• Task statement: Which lines of the data contain the string "пожалуйста"? Show each of them.

• Input material:
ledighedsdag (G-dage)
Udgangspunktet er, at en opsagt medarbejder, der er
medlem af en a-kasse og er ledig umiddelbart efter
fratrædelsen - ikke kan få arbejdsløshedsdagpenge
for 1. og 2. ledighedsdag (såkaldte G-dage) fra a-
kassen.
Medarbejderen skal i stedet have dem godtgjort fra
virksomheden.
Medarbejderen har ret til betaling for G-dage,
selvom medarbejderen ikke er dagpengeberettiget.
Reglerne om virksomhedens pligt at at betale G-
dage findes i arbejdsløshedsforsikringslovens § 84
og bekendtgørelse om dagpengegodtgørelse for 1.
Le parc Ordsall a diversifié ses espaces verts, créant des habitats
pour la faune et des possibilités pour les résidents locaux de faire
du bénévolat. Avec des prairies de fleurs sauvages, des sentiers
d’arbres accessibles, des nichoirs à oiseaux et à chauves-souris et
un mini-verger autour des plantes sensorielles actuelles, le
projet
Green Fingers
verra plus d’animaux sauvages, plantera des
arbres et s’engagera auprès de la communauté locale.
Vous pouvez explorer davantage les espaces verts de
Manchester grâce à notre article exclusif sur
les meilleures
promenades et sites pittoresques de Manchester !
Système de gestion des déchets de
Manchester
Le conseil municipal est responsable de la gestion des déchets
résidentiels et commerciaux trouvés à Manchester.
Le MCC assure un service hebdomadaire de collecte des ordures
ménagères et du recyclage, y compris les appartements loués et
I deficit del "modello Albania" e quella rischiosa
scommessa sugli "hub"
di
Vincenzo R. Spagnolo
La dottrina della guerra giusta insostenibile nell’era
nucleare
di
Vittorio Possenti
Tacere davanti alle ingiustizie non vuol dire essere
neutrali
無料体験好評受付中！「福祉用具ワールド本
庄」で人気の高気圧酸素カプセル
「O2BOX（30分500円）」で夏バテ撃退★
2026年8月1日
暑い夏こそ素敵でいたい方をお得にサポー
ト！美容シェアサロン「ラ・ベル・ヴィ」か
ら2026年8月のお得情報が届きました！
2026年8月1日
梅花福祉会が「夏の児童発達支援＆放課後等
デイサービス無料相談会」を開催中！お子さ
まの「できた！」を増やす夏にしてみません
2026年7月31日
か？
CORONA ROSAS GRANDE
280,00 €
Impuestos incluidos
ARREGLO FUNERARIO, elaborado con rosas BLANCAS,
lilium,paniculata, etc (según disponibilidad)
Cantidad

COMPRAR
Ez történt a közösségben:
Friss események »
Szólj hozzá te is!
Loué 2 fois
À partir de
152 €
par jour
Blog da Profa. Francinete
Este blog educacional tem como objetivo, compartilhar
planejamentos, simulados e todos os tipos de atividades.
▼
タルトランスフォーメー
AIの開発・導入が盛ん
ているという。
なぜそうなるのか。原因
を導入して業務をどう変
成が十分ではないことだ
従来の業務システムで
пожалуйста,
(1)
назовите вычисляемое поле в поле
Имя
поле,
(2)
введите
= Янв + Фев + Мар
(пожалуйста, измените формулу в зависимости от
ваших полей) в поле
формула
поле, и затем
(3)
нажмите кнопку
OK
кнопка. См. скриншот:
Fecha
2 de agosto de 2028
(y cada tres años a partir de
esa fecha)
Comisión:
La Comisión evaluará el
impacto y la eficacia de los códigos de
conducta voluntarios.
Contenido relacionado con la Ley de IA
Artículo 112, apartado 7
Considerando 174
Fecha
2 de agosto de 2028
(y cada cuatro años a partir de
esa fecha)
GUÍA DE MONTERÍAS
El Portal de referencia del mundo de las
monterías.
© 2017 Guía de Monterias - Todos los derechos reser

• Result of the task:
пожалуйста,
(пожалуйста, измените формулу в зависимости от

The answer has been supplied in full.